Y no hay nada en los documentos impugnados del Departamento de Justicia que se refiera siquiera a una amenaza de “terrorismo interno”. Más bien, este término proviene de una carta enviada a la Casa Blanca por una organización privada, la Asociación Nacional de Juntas Escolares. Los apelantes afirman que la carta fue redactada en connivencia con la administración Biden y que sirvió como única base para el Memorando. Nada respalda estas afirmaciones concluyentes de colusión. No es plausible atribuir al Fiscal General una carta de una entidad privada no afiliada al Gobierno, que contiene la única referencia en el expediente al “terrorismo interno”. De hecho, ni el Memorando ni el correo electrónico del FBI alude siquiera a la carta. En última instancia, los apelantes no han ofrecido nada que demuestre que el Gobierno los haya etiquetado de alguna manera, y mucho menos impugnado su reputación….

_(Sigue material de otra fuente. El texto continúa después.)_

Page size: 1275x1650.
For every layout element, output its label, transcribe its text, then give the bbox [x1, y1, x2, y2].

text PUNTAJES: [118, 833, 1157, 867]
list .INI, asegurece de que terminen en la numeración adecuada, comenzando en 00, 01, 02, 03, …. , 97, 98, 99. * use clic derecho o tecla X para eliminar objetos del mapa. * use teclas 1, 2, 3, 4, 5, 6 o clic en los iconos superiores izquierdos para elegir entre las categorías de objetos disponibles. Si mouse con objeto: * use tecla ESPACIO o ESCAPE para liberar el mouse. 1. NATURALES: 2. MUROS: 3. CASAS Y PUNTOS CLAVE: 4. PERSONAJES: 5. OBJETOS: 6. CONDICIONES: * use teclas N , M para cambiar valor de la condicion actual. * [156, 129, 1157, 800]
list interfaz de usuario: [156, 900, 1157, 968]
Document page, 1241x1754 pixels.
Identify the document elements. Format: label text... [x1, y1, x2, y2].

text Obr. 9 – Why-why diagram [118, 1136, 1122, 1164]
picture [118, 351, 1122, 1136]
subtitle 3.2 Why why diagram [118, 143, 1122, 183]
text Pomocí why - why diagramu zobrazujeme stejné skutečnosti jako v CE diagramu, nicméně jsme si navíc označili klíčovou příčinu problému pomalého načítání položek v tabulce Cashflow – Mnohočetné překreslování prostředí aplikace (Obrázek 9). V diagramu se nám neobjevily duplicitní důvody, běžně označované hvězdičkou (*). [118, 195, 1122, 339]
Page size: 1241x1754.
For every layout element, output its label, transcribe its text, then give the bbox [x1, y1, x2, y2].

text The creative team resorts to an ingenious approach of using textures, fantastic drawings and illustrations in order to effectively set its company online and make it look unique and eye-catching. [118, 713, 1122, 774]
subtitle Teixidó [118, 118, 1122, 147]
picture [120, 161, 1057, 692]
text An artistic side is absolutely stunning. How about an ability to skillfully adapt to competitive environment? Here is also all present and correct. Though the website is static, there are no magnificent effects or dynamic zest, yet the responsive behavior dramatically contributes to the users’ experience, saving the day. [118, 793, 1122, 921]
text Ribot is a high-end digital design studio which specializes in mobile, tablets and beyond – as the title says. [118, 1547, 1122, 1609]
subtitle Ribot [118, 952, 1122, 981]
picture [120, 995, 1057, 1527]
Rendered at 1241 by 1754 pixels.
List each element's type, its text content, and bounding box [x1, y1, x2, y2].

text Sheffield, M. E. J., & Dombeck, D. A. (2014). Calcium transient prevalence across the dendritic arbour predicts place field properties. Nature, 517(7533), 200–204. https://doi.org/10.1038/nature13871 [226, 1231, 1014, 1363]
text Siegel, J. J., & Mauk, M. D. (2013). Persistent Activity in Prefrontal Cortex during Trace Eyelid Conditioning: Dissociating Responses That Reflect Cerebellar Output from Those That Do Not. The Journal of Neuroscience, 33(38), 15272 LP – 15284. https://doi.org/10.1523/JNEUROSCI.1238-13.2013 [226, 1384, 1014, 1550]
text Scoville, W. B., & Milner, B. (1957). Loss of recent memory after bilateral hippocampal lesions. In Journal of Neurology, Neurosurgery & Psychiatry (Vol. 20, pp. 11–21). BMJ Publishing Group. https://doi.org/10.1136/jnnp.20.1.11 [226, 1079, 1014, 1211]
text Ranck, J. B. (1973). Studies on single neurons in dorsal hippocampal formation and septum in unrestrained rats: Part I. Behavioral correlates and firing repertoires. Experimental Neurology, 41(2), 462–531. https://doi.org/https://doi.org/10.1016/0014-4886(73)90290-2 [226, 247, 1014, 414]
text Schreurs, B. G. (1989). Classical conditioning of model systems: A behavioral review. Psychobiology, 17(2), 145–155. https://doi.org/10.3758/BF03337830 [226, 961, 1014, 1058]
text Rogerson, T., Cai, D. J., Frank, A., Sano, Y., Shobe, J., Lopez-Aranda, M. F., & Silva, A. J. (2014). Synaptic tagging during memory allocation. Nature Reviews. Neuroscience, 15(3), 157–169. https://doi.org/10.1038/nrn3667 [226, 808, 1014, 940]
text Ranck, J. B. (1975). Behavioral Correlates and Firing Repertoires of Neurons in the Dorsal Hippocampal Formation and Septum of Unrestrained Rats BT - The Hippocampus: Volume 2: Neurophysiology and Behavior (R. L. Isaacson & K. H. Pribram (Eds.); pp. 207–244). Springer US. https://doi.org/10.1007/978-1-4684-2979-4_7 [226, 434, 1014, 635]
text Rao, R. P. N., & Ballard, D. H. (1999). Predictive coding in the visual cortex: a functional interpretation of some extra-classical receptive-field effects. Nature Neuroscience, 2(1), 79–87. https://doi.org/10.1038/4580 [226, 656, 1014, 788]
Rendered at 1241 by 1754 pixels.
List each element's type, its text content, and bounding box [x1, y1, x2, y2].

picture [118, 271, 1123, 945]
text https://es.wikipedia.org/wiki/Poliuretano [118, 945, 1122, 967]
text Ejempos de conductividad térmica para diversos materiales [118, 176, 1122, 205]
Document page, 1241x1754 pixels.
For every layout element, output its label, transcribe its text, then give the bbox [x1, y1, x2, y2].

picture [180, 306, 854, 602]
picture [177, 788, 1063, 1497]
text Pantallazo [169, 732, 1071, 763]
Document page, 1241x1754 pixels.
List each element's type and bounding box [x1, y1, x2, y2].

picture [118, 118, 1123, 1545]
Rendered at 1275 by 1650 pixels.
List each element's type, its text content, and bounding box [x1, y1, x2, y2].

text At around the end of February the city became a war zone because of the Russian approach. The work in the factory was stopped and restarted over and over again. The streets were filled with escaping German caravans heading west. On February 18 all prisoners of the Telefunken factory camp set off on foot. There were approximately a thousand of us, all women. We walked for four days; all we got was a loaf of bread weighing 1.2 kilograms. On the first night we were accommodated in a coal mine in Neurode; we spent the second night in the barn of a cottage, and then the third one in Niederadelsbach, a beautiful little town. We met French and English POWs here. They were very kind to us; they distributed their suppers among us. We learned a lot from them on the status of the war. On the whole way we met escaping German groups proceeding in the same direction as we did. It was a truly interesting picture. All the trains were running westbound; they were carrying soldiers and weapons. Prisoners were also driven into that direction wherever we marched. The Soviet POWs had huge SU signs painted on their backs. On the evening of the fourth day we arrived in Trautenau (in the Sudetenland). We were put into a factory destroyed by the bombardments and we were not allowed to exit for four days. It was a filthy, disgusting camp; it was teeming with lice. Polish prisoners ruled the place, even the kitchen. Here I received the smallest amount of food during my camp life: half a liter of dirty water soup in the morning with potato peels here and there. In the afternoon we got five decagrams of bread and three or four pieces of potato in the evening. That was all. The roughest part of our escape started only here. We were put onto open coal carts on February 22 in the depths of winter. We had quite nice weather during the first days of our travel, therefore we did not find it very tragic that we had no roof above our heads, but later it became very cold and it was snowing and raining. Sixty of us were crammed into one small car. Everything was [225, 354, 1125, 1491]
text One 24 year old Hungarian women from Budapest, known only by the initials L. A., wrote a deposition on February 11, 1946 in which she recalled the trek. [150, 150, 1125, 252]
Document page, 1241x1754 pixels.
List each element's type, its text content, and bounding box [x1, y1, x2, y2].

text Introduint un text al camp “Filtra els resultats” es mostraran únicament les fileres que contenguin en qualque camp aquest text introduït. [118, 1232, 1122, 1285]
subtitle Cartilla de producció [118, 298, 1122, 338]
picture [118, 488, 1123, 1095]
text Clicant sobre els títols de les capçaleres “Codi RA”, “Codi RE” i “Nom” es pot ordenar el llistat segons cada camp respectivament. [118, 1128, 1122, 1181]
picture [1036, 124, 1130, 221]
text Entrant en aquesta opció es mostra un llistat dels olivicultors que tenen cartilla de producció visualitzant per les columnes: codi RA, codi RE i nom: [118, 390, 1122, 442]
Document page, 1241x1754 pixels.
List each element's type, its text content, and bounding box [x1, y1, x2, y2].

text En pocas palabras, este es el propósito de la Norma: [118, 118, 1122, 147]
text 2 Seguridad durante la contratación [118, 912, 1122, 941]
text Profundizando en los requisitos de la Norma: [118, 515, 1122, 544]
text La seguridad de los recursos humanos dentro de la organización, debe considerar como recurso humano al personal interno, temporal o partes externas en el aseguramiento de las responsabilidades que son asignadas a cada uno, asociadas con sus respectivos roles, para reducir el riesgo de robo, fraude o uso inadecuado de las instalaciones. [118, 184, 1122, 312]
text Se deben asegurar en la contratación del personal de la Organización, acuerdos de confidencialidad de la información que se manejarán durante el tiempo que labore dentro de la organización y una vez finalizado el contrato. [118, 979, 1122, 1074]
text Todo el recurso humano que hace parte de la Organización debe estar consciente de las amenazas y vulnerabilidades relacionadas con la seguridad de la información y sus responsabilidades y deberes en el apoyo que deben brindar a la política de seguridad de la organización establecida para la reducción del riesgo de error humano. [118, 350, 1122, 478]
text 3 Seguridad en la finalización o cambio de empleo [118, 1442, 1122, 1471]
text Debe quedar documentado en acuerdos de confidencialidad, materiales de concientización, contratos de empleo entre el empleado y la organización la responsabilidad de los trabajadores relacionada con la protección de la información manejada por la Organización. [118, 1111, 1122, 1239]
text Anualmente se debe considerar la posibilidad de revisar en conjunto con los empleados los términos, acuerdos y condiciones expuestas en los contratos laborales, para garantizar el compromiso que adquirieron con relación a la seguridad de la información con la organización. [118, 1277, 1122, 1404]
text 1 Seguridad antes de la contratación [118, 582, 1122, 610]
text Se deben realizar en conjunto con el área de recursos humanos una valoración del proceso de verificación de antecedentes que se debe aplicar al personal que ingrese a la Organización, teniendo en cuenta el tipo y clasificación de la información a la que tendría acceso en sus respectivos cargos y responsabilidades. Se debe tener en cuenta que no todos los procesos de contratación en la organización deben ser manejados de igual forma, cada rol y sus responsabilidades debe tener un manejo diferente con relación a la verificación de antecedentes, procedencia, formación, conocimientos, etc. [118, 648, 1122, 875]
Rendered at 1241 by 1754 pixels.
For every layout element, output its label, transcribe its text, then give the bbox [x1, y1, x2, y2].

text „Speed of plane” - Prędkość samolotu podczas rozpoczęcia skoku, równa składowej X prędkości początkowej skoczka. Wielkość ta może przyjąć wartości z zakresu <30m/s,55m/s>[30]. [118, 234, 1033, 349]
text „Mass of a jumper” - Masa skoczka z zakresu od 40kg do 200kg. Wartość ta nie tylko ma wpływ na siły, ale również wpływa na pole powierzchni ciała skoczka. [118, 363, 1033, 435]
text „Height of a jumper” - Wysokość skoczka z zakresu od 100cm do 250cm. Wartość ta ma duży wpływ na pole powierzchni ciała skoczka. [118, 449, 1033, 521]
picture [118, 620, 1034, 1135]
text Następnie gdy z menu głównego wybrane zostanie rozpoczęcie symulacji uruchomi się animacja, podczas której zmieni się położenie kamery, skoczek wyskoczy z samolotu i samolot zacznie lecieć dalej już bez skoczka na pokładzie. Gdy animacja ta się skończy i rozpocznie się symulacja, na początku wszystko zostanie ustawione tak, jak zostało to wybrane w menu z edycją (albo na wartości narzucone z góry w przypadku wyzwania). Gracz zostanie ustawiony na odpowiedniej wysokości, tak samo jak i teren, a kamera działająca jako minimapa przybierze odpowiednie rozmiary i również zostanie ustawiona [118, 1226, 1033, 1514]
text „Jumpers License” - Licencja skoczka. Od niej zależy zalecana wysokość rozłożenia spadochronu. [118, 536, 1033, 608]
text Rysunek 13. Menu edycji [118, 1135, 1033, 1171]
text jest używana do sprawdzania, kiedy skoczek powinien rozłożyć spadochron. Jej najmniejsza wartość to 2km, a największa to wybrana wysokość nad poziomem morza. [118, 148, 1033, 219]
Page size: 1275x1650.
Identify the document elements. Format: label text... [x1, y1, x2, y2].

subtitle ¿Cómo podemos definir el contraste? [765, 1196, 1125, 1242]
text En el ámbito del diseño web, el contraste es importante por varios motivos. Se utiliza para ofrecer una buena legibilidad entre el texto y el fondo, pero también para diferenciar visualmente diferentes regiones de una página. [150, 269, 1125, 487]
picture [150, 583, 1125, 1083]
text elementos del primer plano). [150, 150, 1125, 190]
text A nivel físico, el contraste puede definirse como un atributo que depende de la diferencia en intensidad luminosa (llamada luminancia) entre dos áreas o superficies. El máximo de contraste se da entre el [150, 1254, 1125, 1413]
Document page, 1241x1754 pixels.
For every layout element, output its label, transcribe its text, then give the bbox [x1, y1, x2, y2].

El tribunal también sostuvo que la reclamación era “prematura y, por lo tanto, inmadura para una revisión judicial”, porque “depende de ‘eventos futuros contingentes que pueden no ocurrir como se anticipó, o incluso pueden no ocurrir en absoluto'”:
No cabe duda de que las cuestiones previas a la ejecución planteadas en este caso no son aptas para ser juzgadas… Ni el Memorándum ni el correo electrónico del FBI amenazan con tomar medidas coercitivas inminentes en general, y mucho menos contra los apelantes específicamente. Los documentos impugnados del DOJ no establecen ninguna acción regulatoria ni siquiera pretenden ofrecer declaraciones de políticas viables. El Memorando simplemente anuncia las preocupaciones del Fiscal General sobre “un preocupante aumento en el acoso, la intimidación y las amenazas de violencia” contra el personal escolar. Propone nada más que algunas medidas para “facilitar la discusión de estrategias para abordar las amenazas” y “abrir líneas de comunicación dedicadas para informar, evaluar y responder a las amenazas”.
Del mismo modo, el correo electrónico del FBI crea una “etiqueta de amenaza” sólo con el propósito de “alcance”.[ing] esta amenaza” y “proporcionar[ing] una oportunidad para un análisis integral”. Aparte de anunciar planes para recopilar información para las discusiones, el Gobierno aún no ha ordenado a sus agentes que tomen ninguna acción concreta. Estos planes iniciales para investigar un asunto de posible preocupación y elaborar estrategias internas son funciones rutinarias del Gobierno.
Sin embargo, los apelantes invitan a este tribunal a dar crédito a su suposición de que el Gobierno no sólo decidirá tomar medidas coercitivas en algún momento, sino que tomará medidas contra los apelantes en particular. Rechazamos la invitación porque esto sería un anatema para la función judicial. Una controversia justiciable no puede pedirle a un tribunal que “aconseje[e] cuál sería la ley sobre un estado hipotético de hechos”, sino que debe “admitir[ ] de alivio específico a través de un decreto de carácter concluyente”. … Claramente, en el presente caso, es mucho “demasiado especulativo si el problema [Appellants] presente[ ] alguna vez necesitará solución.”
Y el tribunal concluyó:
Los apelantes no han perdido ningún derecho de la Primera Enmienda. El Memorando y el correo electrónico del FBI no imponen obligaciones fuera del Departamento de Justicia. Ninguno de los documentos prohíbe ninguna actividad. El apelante “no está obligado a participar ni a abstenerse de realizar ninguna conducta” como resultado de los documentos impugnados del Departamento de Justicia. Aunque los apelantes se quejan de un efecto paralizador en su discurso, el Gobierno no ha restringido ni regulado de ninguna manera las actividades de los apelantes….
Mark B. Stern y John S. Koppel representan al gobierno.